Tugu Yogyakarta yang dianggap sebagai simbol dari Kota Yogyakarta merupakan penanda batas sebelah utara kota tua Yogyakarta. Tugu ini memiliki sisi historis sendiri sehingga menjadi salah satu monumen yang dianggap istimewa oleh warga masyarakat Yogyakarta. Tugu ini dibangun pada 1755 oleh Sri Sultan Hamengku Buwono I. Tugu ini dianggap sebagai penghubung dari Gunung Merapi di utara Pendopo Keraton Yogyakarta.
Bangunan ini menggambarkan adanya semangat persatuan dan perlawanan terhadap penjajahan yang tercermin pada bentuk tugu. Semangat persatuan tersebut dinamakan golong gilig dalam Bahasa Jawa. Golong giling tersebut digambarkan pada tiang yang berbentuk silinder (gilig) dan puncak yang berbentuk bulat (golong) dan pada akhirnya dinamakan Tugu Golong Gilig.
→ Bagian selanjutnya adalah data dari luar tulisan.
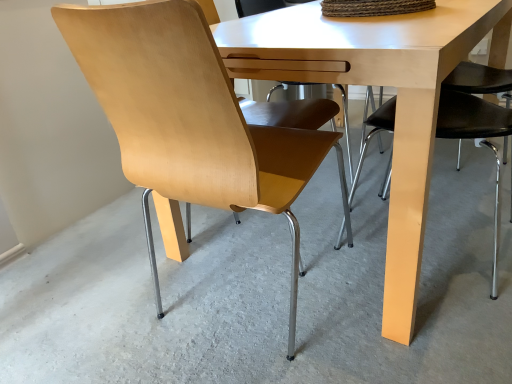
This screenshot has width=512, height=384. What do you see at coordinates (378, 84) in the screenshot? I see `light wood table at center` at bounding box center [378, 84].

Where is `light wood table at center`? Image resolution: width=512 pixels, height=384 pixels. light wood table at center is located at coordinates (378, 84).

The height and width of the screenshot is (384, 512). Describe the element at coordinates (189, 118) in the screenshot. I see `light brown wood chair at left` at that location.

Identify the location of light brown wood chair at left. (x=189, y=118).

The height and width of the screenshot is (384, 512). In order to click on light wood table at center in this screenshot , I will do `click(378, 84)`.

Based on the photo, between light brown wood chair at left and light wood table at center, which one appears on the right side from the viewer's perspective?

Positioned to the right is light wood table at center.

Is light brown wood chair at left positioned before light wood table at center?

Yes, light brown wood chair at left is closer to the camera.

Is point (143, 200) closer or farther from the camera than point (392, 237)?

Point (143, 200) is positioned farther from the camera compared to point (392, 237).

From the image's perspective, does light brown wood chair at left appear lower than light wood table at center?

Indeed, from the image's perspective, light brown wood chair at left is shown beneath light wood table at center.

From a real-world perspective, is light brown wood chair at left under light wood table at center?

No.

Which object is thinner, light brown wood chair at left or light wood table at center?

light brown wood chair at left.

Is light brown wood chair at left taller or shorter than light wood table at center?

In the image, light brown wood chair at left appears to be taller than light wood table at center.

Can you confirm if light brown wood chair at left is smaller than light wood table at center?

Correct, light brown wood chair at left occupies less space than light wood table at center.

Is light wood table at center located within light brown wood chair at left?

No.

Is there a large distance between light brown wood chair at left and light wood table at center?

They are positioned close to each other.

Is light wood table at center at the back of light brown wood chair at left?

No.

Can you tell me how much light brown wood chair at left and light wood table at center differ in facing direction?

They differ by 89.5 degrees in their facing directions.

Find the location of a particular element. This screenshot has width=512, height=384. table below the light brown wood chair at left (from a real-world perspective) is located at coordinates (378, 84).

Considering the relative positions of light wood table at center and light brown wood chair at left in the image provided, is light wood table at center to the left of light brown wood chair at left from the viewer's perspective?

No, light wood table at center is not to the left of light brown wood chair at left.

Is light wood table at center further to the viewer compared to light brown wood chair at left?

Yes, light wood table at center is behind light brown wood chair at left.

Is point (238, 49) closer or farther from the camera than point (152, 130)?

Point (238, 49).

From the image's perspective, which is above, light wood table at center or light brown wood chair at left?

light wood table at center is shown above in the image.

From a real-world perspective, is light wood table at center positioned above or below light brown wood chair at left?

In terms of real-world spatial position, light wood table at center is below light brown wood chair at left.

Considering the relative sizes of light wood table at center and light brown wood chair at left in the image provided, is light wood table at center wider than light brown wood chair at left?

Yes.

From their relative heights in the image, would you say light wood table at center is taller or shorter than light brown wood chair at left?

Clearly, light wood table at center is shorter compared to light brown wood chair at left.

Considering the sizes of objects light wood table at center and light brown wood chair at left in the image provided, who is bigger, light wood table at center or light brown wood chair at left?

With larger size is light wood table at center.

Is light wood table at center outside of light brown wood chair at left?

Yes, light wood table at center is outside of light brown wood chair at left.

Is light wood table at center in contact with light brown wood chair at left?

No, light wood table at center is not in contact with light brown wood chair at left.

Does light wood table at center turn towards light brown wood chair at left?

No, light wood table at center is not turned towards light brown wood chair at left.

What's the angular difference between light wood table at center and light brown wood chair at left's facing directions?

There is a 89.5-degree angle between the facing directions of light wood table at center and light brown wood chair at left.

How much distance is there between light wood table at center and light brown wood chair at left?

light wood table at center and light brown wood chair at left are 28.32 centimeters apart from each other.

Image resolution: width=512 pixels, height=384 pixels. Find the location of `table to the right of light brown wood chair at left`. table to the right of light brown wood chair at left is located at coordinates (378, 84).

In order to click on table to the right of light brown wood chair at left in this screenshot , I will do `click(378, 84)`.

Where is `chair that appears in front of the light wood table at center`? The height and width of the screenshot is (384, 512). chair that appears in front of the light wood table at center is located at coordinates (189, 118).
Selain itu tugu ini dijadikan patokan arah ketika melakukan meditasi menghadap Gunung Merapi oleh Sri Sultan Hamengkubuwono I. Bangunan awal Tugo Jogjakarta yaitu berbentuk tiang silinder mengerucut ke atas, pada dasar bangunan terdapat pagar yang melingkar dan pada bagian puncak berbentuk bulat. Tinggi dari tugu ini pada awalnya adalah 25 meter.
Pada 10 Juni 1867 terjadi gempa yang mengakibatkan tugu ini runtuh. Runtuhnya tugu ini membuat keadaan dalam kondisi transisi makna dari persatuan seakan tak tercermin dari bentuk tugu. Pada 1889, Belanda merenovasi tugu dan merubah total bentuknya. Tugu ini dibentuk persegi dengan prasasti yang berada pada sisi – sisi bangunan yang menunjukkan siapa saja yang terlibat dalam renovasi tugu. Pada puncak tugu berubah berbentuk kerucut dan runcing. Tinggi tugu juga diperpendek menjadi sekitar 15 meter atau 10 meter lebih rendah daripada bangunan semula. Sejak saat itulah tugu ini mendapat julukan De White Paal atau dalam bahasa Indonesia Tugu Pal Putih. Tujuan dibangunnya kembali tugu ini oleh Belanda dengan tujuan untuk mengikis rasa persatuan antara rakyat serta raja Yogyakarta, namun usaa ini gagal oleh perjuangan rakyat Yogyakarta.